:: Text to read ::
[Start]
I'm glad to report that all the birds are doing well. The more injured ones won't ever race again, but they do fly around the loft.


----------



## tivakins (Sep 29, 2002)

Hey! Thanks for responding. I've read all of those basic and emergency care sections of your site. Very informative. I'm going to take it to a vet as soon as I can... But first I gotta do my homework!

Just a few quickies about pigeon keeping:
Do you keep your pigeons in the house? Do they fly around the whole house? Do they have their own room? Do you keep them in a large birdcage? I'm just a little confused... I've heard so many different things! I also heard that pigeons fly free and come back everyday... that sounds a bit risky.

Where should I go about buying supplies?
We live in the city, and unfortunatly don't have very many good pet stores nearby. (Just a PETCO) But we have another house in the country were there are lots of great pet supplies out there. Namely were we get out chicken supplies. What do you think I should buy for my pigeon?

Another thing! (SORRY!)
[End]
(Stored items from a collection)
[Start]
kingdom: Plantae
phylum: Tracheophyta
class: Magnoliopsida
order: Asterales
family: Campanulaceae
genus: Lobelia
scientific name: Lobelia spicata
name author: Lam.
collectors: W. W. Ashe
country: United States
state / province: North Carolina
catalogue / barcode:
[End]
[Start]
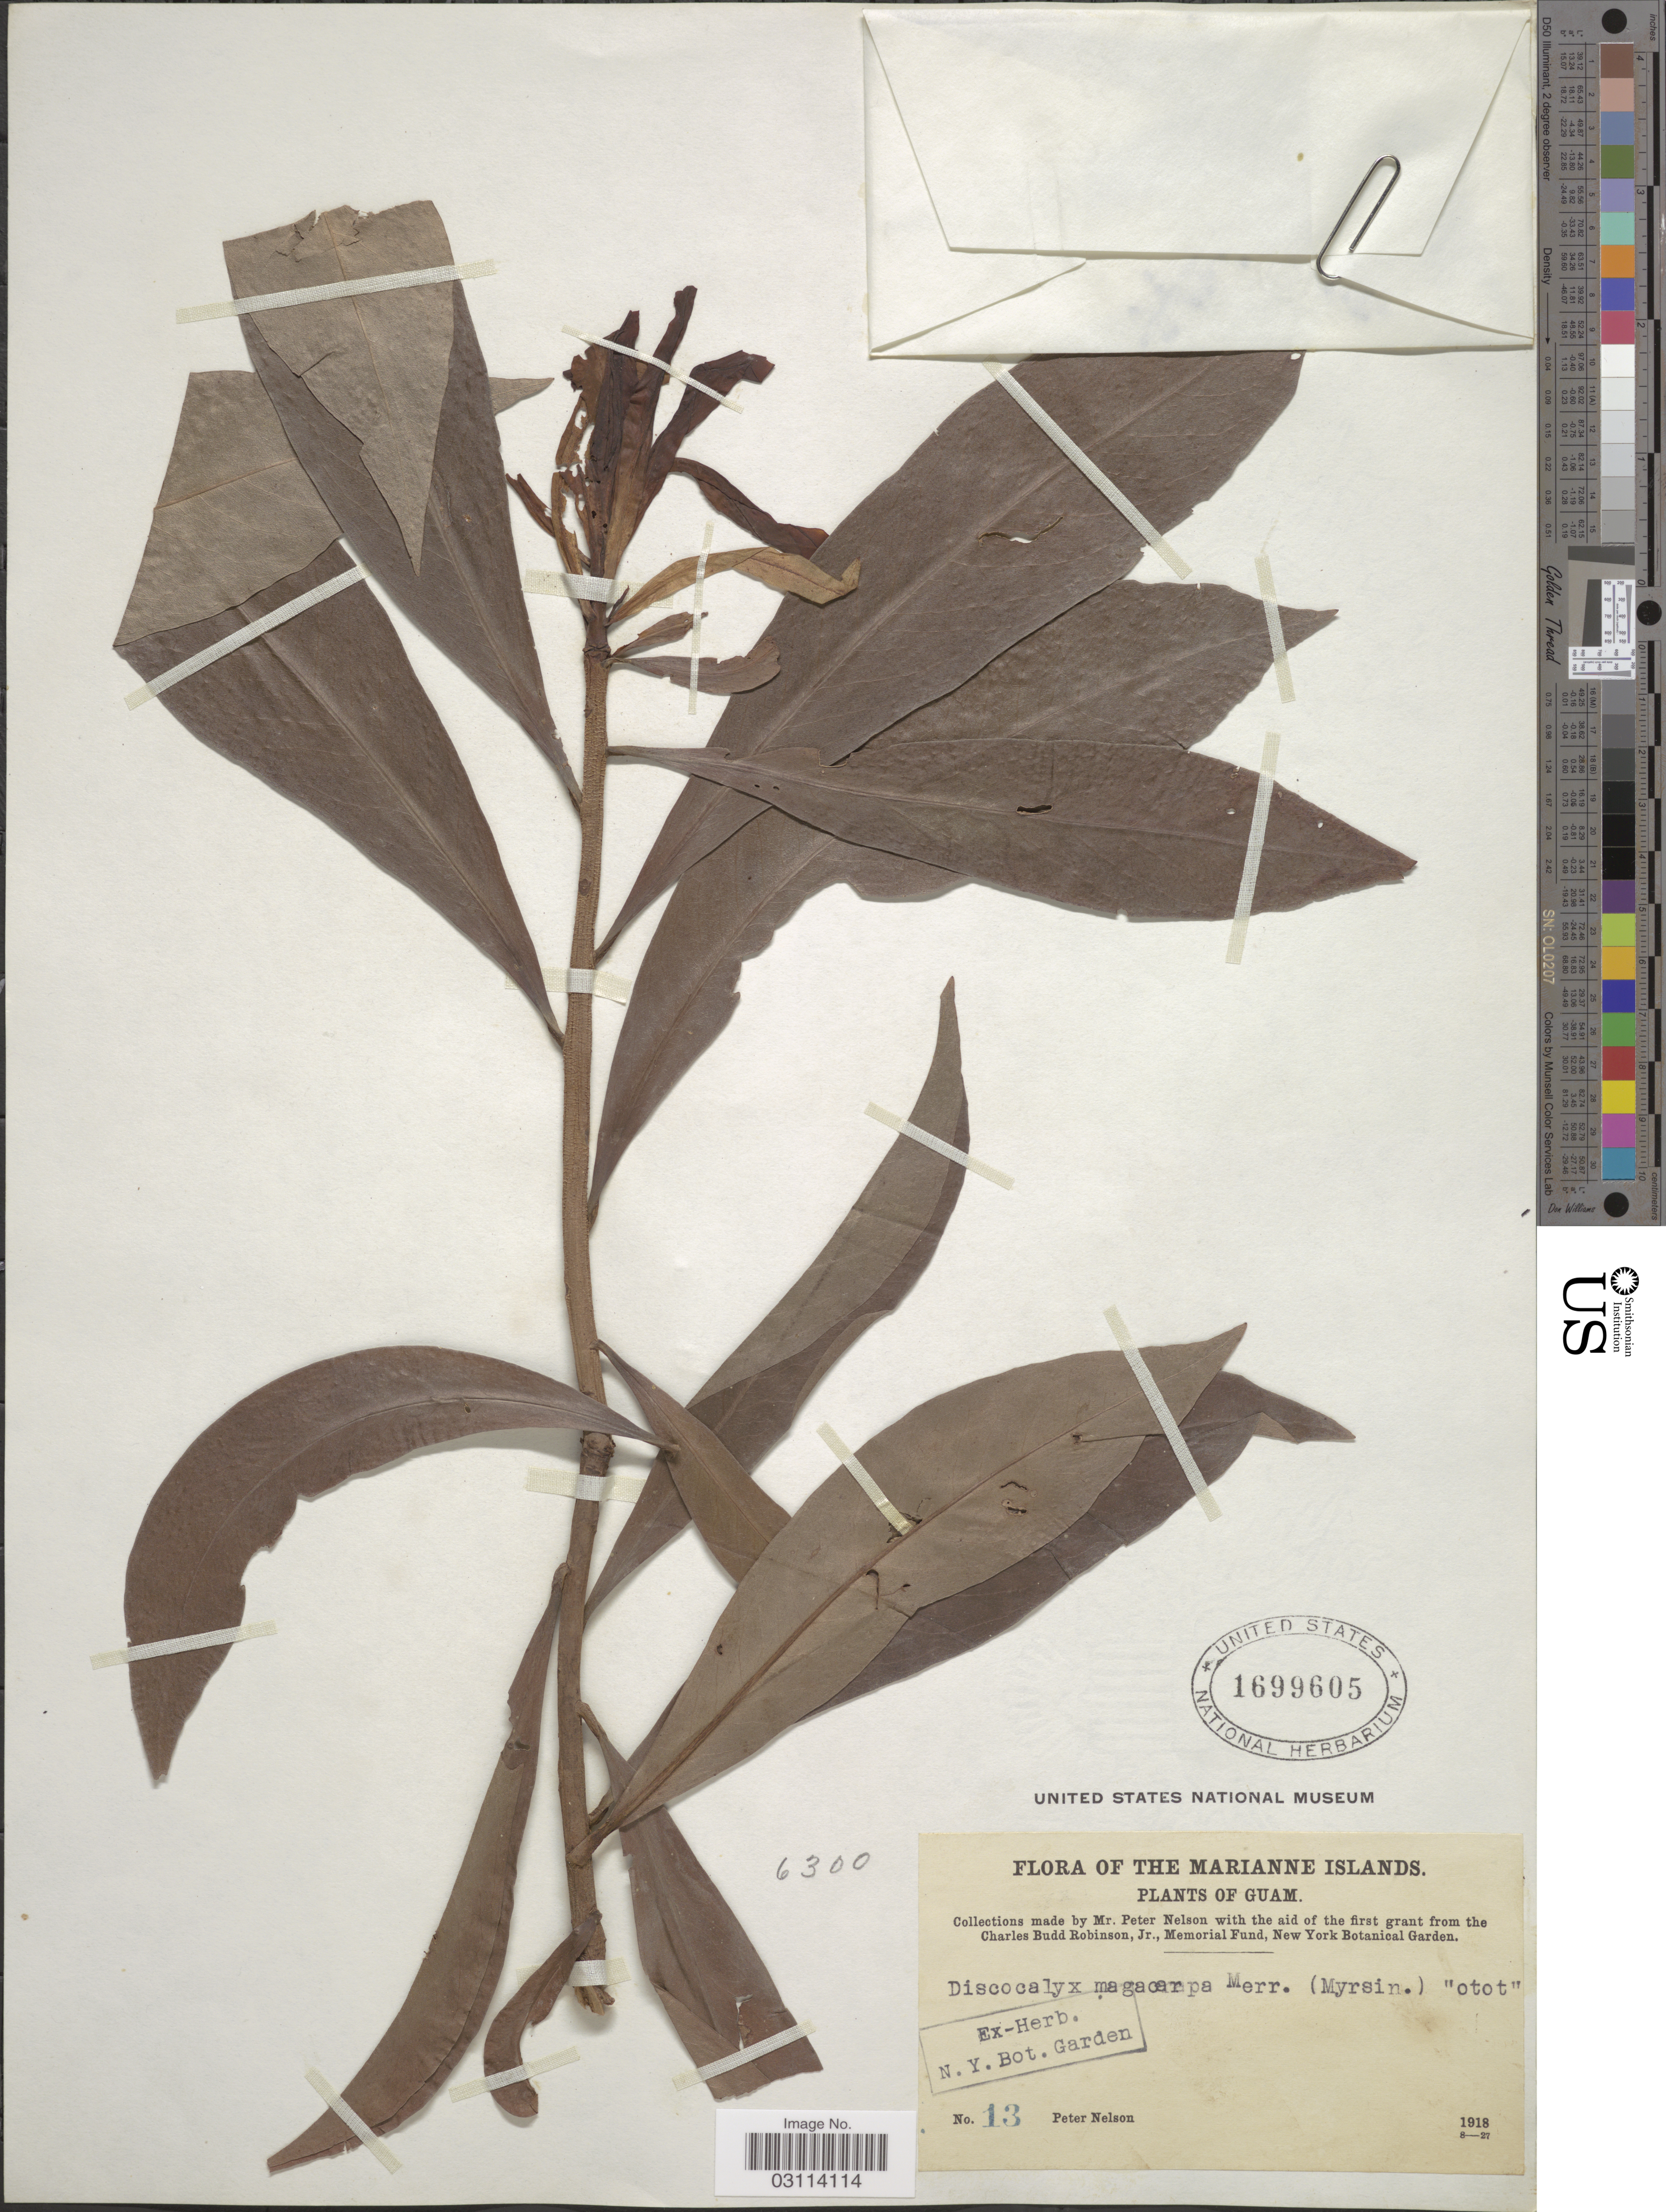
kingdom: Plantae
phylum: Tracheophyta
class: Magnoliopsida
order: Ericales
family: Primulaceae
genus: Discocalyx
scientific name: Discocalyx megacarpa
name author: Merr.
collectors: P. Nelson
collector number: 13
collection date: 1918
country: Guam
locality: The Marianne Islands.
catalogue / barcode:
[End]
:: Given exercise ::
Continue the forum thread on pigeon keeping, starting right after its last line.

:: Exercise answer ::
I have a large... I never learned how to say this... Cyclone, Cycline fence? EEP! You know, the diamond shaped fencing. Anyway, it's a cage. About 18x6x6. It has a roof and a door. If we put this in our backyard, could the pigeon live in there happily? (We would put in branches and junk in it, turn it into an aviary) Would the pigeon be able to get through those bars?

And finally... another dumb question:
Should I name it? XD


----------



## maryco (Apr 1, 2002)

Yes of course you should name him/her!









Check out below a thread called "NEW ARRIVALS NEED NAMES!!!!!!!!!!!!!!!!!!!!!!!! "

There are a bunch of nice names you could pick...Or you could think of your own name..

Mary


----------



## Feefo (Feb 8, 2002)

Hi Tiva,

It is as important to stop creatures getting into the aviary as to stop the pigeon getting out! Can you post a picture of the cage so we can get a better idea? Some of us have house pigeons, others lofts, and I have an aviary in the garden. Pigeons need to be protected from drafts and damp but (once they are healthy) can tolerate cold.

I understand that Sandra, one of our members who lives in Seattle, has e-mailed you and she will be the most reliable source of where to get where!

Cynthia


----------



## tivakins (Sep 29, 2002)

Okay... The cage is currently at my other house... Or I would of shown you a picture. Once I get a chance I will!

Yes I got mail from Sandra...

But now I'm off to PETCO! ^^


----------



## TAWhatley (Mar 6, 2001)

Hi Tiva!

Well, hope you will continue your posts when you get home from Petco <LOL>!

Thank you for helping this bird .. the wing looks really droopy in the picture and might be broken or dislocated. It does need to be seen by a vet or trained wildlife rehabilitator so the wing can be treated. As you were already advised, get some antibiotic cream on any wounds that you find.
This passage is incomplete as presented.